News from Africa, Arkansas and Anywhere I happen to be at the moment

Follow me as I "Celebrate the Journey" of my life: Recently in Kisoro Uganda,for three years as a medical missionary(Lay Mission Helper-www.laymissionhelper.org) working with those infected and affected with HIV-AIDS, Public Health and babies at risk. Presently,in Arkansas awaiting my next "Call" to service.

Wednesday, March 07, 2007

March 4, 2007

Dear Friends
I think this is day 18 since I arrived in Uganda and day 9 since I arrived in Mutolere (pronounced MOW-TOE-LAY),Kisoro, where I will be living for the next 3 years. Yet somehow today, March 4th, 2007 feels like the true beginning of my life as a missionary.
I certainly don’t feel any pressure to bring God to these wonderful people, as they possess a deep religious piety that seems less cultural and more genetic, than in any place I have ever been. Whether attending Sunday Mass at the lovely new chapel on the grounds of St. Francis Hospital (where I live and will soon be working), or daily Mass at one of the 3 convents on the grounds, I will find many young men and women (mostly nursing students) singing and praising God with a fervor I have rarely seen..
Br.
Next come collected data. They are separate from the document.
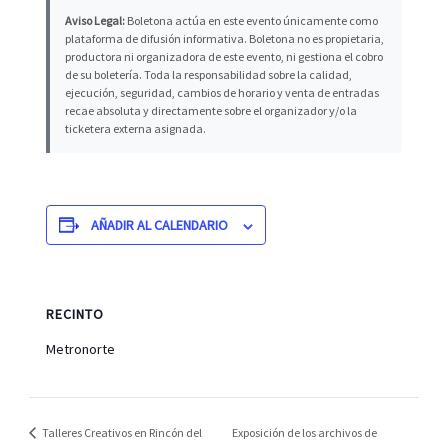
Aviso Legal:
Boletona actúa en este evento únicamente como
plataforma de difusión informativa. Boletona no es propietaria,
productora ni organizadora de este evento, ni gestiona el cobro
de su boletería. Toda la responsabilidad sobre la calidad,
ejecución, seguridad, cambios de horario y venta de entradas
recae absoluta y directamente sobre el organizador y/o la
ticketera externa asignada.
AÑADIR AL CALENDARIO
RECINTO
Metronorte
Talleres Creativos en Rincón del
Exposición de los archivos de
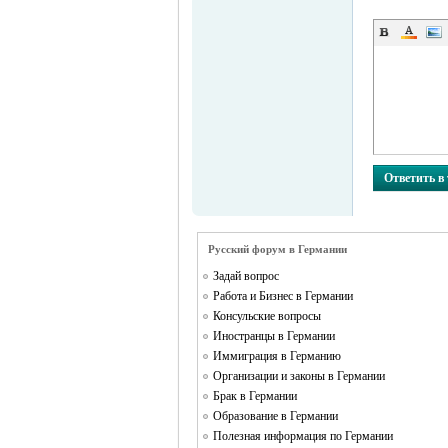
MEINLAND.
Ответить в
Русский форум в Германии
Задай вопрос
RU
Работа и Бизнес в Германии
Консульские вопросы
Иностранцы в Германии
Иммиграция в Германию
Организации и законы в Германии
Брак в Германии
Образование в Германии
Полезная информация по Германии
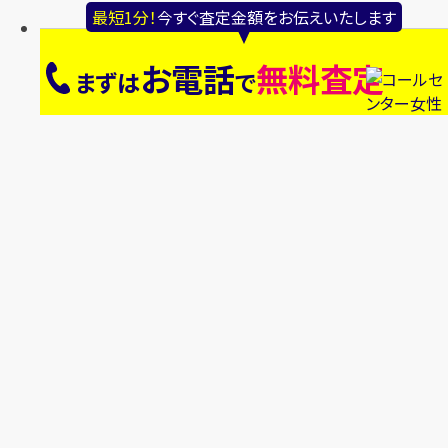
最短1分！
今すぐ査定金額をお伝えいたします
お電話
無料査定
まずは
で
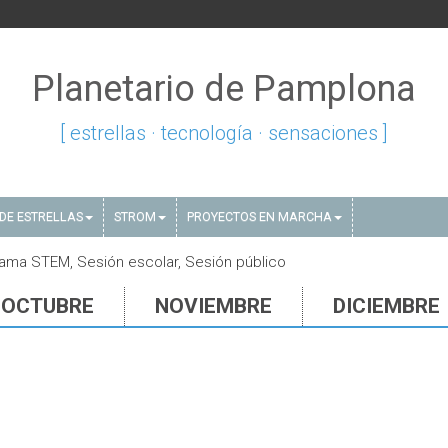
Planetario de Pamplona
[ estrellas · tecnología · sensaciones ]
DE ESTRELLAS
STROM
PROYECTOS EN MARCHA
ama STEM, Sesión escolar, Sesión público
OCTUBRE
NOVIEMBRE
DICIEMBRE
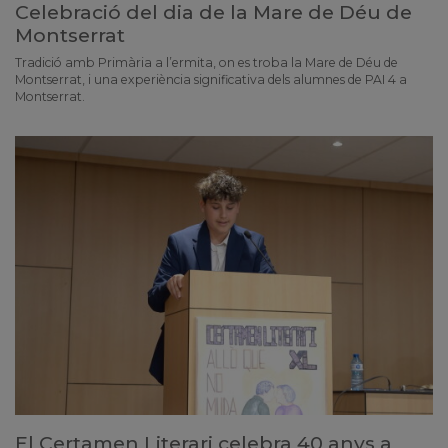
Celebració del dia de la Mare de Déu de
Montserrat
Tradició amb Primària a l’ermita, on es troba la Mare de Déu de
Montserrat, i una experiència significativa dels alumnes de PAI 4 a
Montserrat.
El Certamen Literari celebra 40 anys a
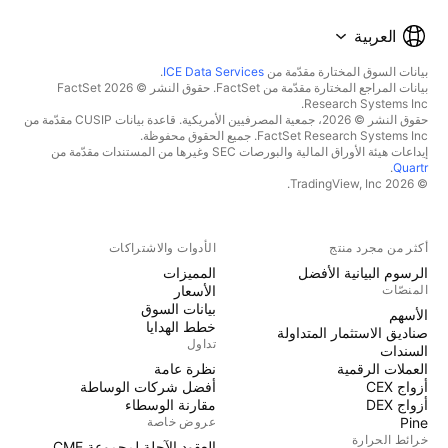
العربية
بيانات السوق المختارة مقدّمة من
ICE Data Services
.
بيانات المراجع المختارة مقدّمة من FactSet. حقوق النشر © 2026 FactSet
Research Systems Inc.
حقوق النشر © 2026، جمعية المصرفيين الأمريكية. قاعدة بيانات CUSIP مقدّمة من
FactSet Research Systems Inc. جميع الحقوق محفوظة.
إيداعات هيئة الأوراق المالية والبورصات SEC وغيرها من المستندات مقدّمة من
.
Quartr
© 2026 TradingView, Inc.
أكثر من مجرد منتج
الأدوات والاشتراكات
الرسوم البيانية الأفضل
المميزات
المنصّات
الأسعار
بيانات السوق
الأسهم
خطط الهدايا
صناديق الاستثمار المتداولة
تداول
السندات
العملات الرقمية
نظرة عامة
أزواج CEX
أفضل شركات الوساطة
أزواج DEX
مقارنة الوسطاء
Pine
عروض خاصة
خرائط الحرارة
العقود الآجلة لمجموعة CME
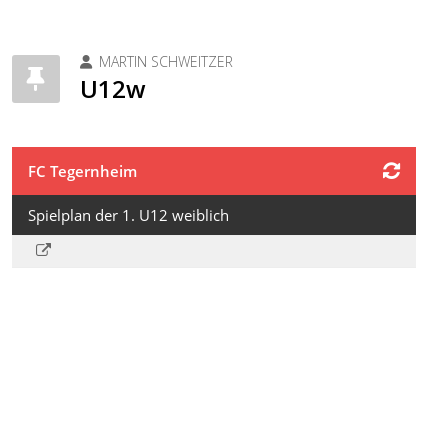
MARTIN SCHWEITZER
U12w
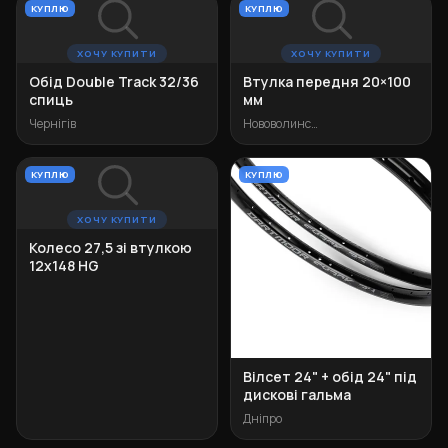
КУПЛЮ
КУПЛЮ
ХОЧУ КУПИТИ
ХОЧУ КУПИТИ
Обід Double Track 32/36
Втулка передня 20×100
спиць
мм
Чернігів
Нововолинськ
КУПЛЮ
КУПЛЮ
ХОЧУ КУПИТИ
Колесо 27,5 зі втулкою
12х148 HG
Вілсет 24" + обід 24" під
дискові гальма
Дніпро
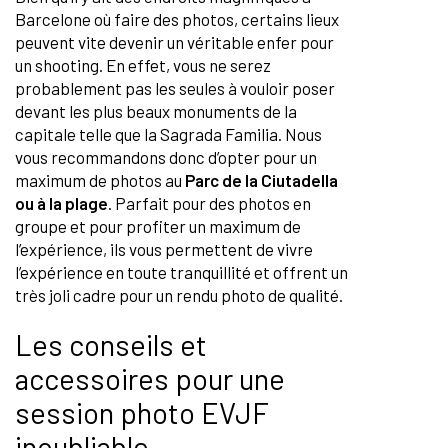
Barcelone où faire des photos, certains lieux
peuvent vite devenir un véritable enfer pour
un shooting. En effet, vous ne serez
probablement pas les seules à vouloir poser
devant les plus beaux monuments de la
capitale telle que la Sagrada Familia. Nous
vous recommandons donc d’opter pour un
maximum de photos au
Parc de la Ciutadella
ou à la plage
. Parfait pour des photos en
groupe et pour profiter un maximum de
l’expérience, ils vous permettent de vivre
l’expérience en toute tranquillité et offrent un
très joli cadre pour un rendu photo de qualité.
Les conseils et
accessoires pour une
session photo EVJF
inoubliable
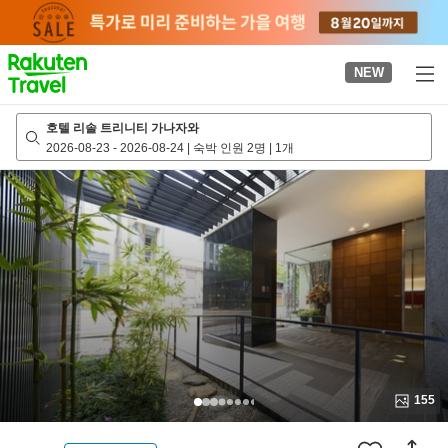
to
top
page
NEW
호텔 리솔 트리니티 가나자와
2026-08-23
-
2026-08-24
|
숙박 인원 2명
|
1개
155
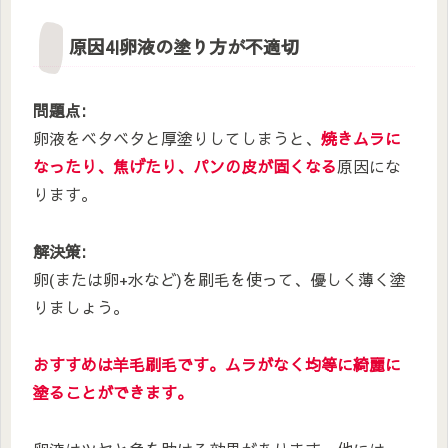
原因4|卵液の塗り方が不適切
問題点:
卵液をベタベタと厚塗りしてしまうと、
焼きムラに
なったり、焦げたり、パンの皮が固くなる
原因にな
ります。
解決策:
卵(または卵+水など)を刷毛を使って、優しく薄く塗
りましょう。
おすすめは羊毛刷毛です。ムラがなく均等に綺麗に
塗ることができます。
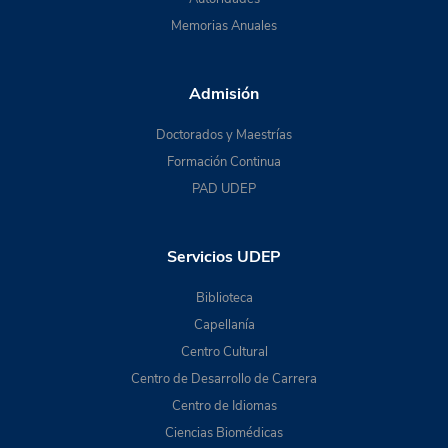
Memorias Anuales
Admisión
Doctorados y Maestrías
Formación Continua
PAD UDEP
Servicios UDEP
Biblioteca
Capellanía
Centro Cultural
Centro de Desarrollo de Carrera
Centro de Idiomas
Ciencias Biomédicas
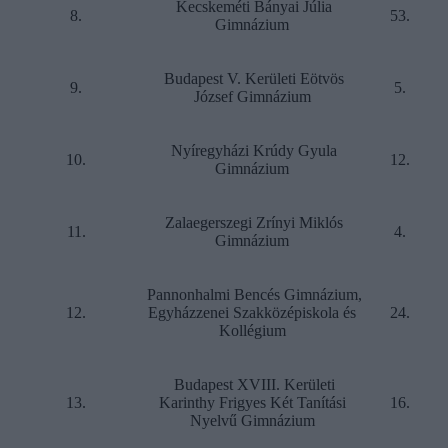
Kecskeméti Bányai Júlia
8.
53.
Gimnázium
Budapest V. Kerületi Eötvös
9.
5.
József Gimnázium
Nyíregyházi Krúdy Gyula
10.
12.
Gimnázium
Zalaegerszegi Zrínyi Miklós
11.
4.
Gimnázium
Pannonhalmi Bencés Gimnázium,
12.
Egyházzenei Szakközépiskola és
24.
Kollégium
Budapest XVIII. Kerületi
13.
Karinthy Frigyes Két Tanítási
16.
Nyelvű Gimnázium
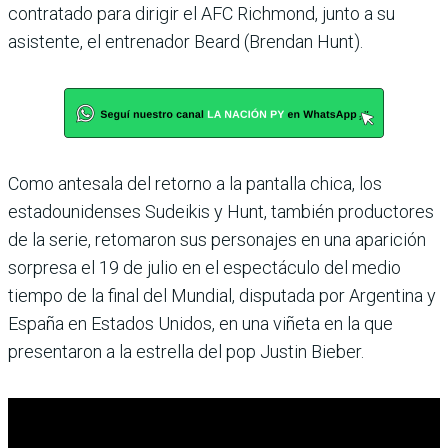
contratado para dirigir el AFC Richmond, junto a su
asistente, el entrenador Beard (Brendan Hunt).
Como antesala del retorno a la pantalla chica, los
estadounidenses Sudeikis y Hunt, también productores
de la serie, retomaron sus personajes en una aparición
sorpresa el 19 de julio en el espectáculo del medio
tiempo de la final del Mundial, disputada por Argentina y
España en Estados Unidos, en una viñeta en la que
presentaron a la estrella del pop Justin Bieber.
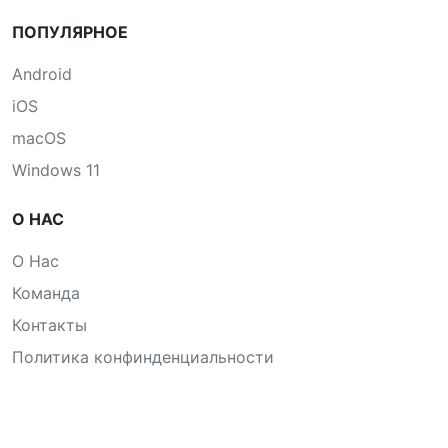
ПОПУЛЯРНОЕ
Android
iOS
macOS
Windows 11
О НАС
О Нас
Команда
Контакты
Политика конфинденциальности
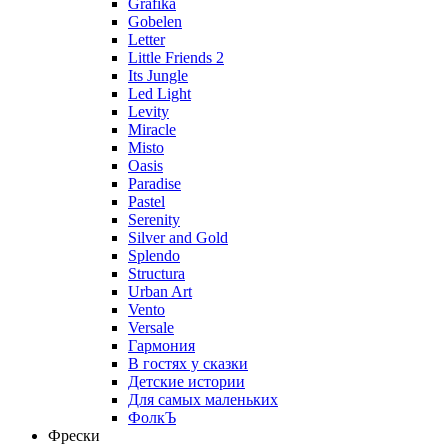
Grafika
Gobelen
Letter
Little Friends 2
Its Jungle
Led Light
Levity
Miracle
Misto
Oasis
Paradise
Pastel
Serenity
Silver and Gold
Splendo
Structura
Urban Art
Vento
Versale
Гармония
В гостях у сказки
Детские истории
Для самых маленьких
ФолкЪ
Фрески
James, our Franciscan teacher at the Mission House in Los Angeles said “I believe Marie, Diana, Larry and Lynn will allow the people of Uganda to transform them”. I am living that transformation each moment I am in contact with these people of God.
I am blessed with the help of a lovely young woman named Grace, who quietly and gently instructs me in how to survive in a village and shop at the outdoor market while doing my laundry and cleaning my home at the same time.. She is a gem and once she learns how to cook for me and make Ghirardelli chocolate squares I’ll have it made-ha.
Yesterday Grace and I shopped in Kisoro(the town about 4 miles away), just the two of us. It is hard for a city girl to admit, but if not for Grace, I would have been run over by a car, two motorcycles and a truck-load of vegetables being pulled by cows with horns(no, they are not Bulls).
We took a "car for hire”(a taxi) home. I decided that since Grace said she lived “not far” I would treat her to a ride home. Well, that was an experience of a lifetime. First, she must live several miles away from the hospital grounds, down dirt roads that cars rarely travel, through colorful towns full of people and animals everywhere. All the children are waving and laughing, the women carrying babies on their backs and large bundles on their heads. Not sure what the men were doing, probably watching a game wherever TV reception may be-ha.
No TV reception, electricity or running water in these homes. Walking several miles to fetch clean water in containers is common, as well as collecting rain water, which is plentiful at this time of the year.
While driving down this rocky road, Grace stopped the driver as she saw her grandmother walking along the road. What a regal site, all dressed in bright yellow with orange flowers scattered here and there and on her head the headdress that helps balance the basket filled with “eggs”! She joined us in the taxi and after about another mile we finally arrived at their home. (Grace lives alone with her grandmother, while her younger sister is in boarding school).. I was invited to come inside and the taxi driver nodded I should go, so off I went. I entered a very simply dwelling with a table, three plain chairs and bare cement walls. This was home and they were honored to have me there. I was humbled by their openness and generosity of spirit, as I graciously accepted the six eggs they gifted me with and promised to return to visit her grandmother “Catherine” again when I could converse with her in Rufumbira..
Tomorrow I’ll start intensive language training, as the woman and children I will be working with in the Public Health Dept.(specifically the HIV-AIDS Clinic) know very little English.. Only those who have been educated from 3rd. grade to high school speak conversational English.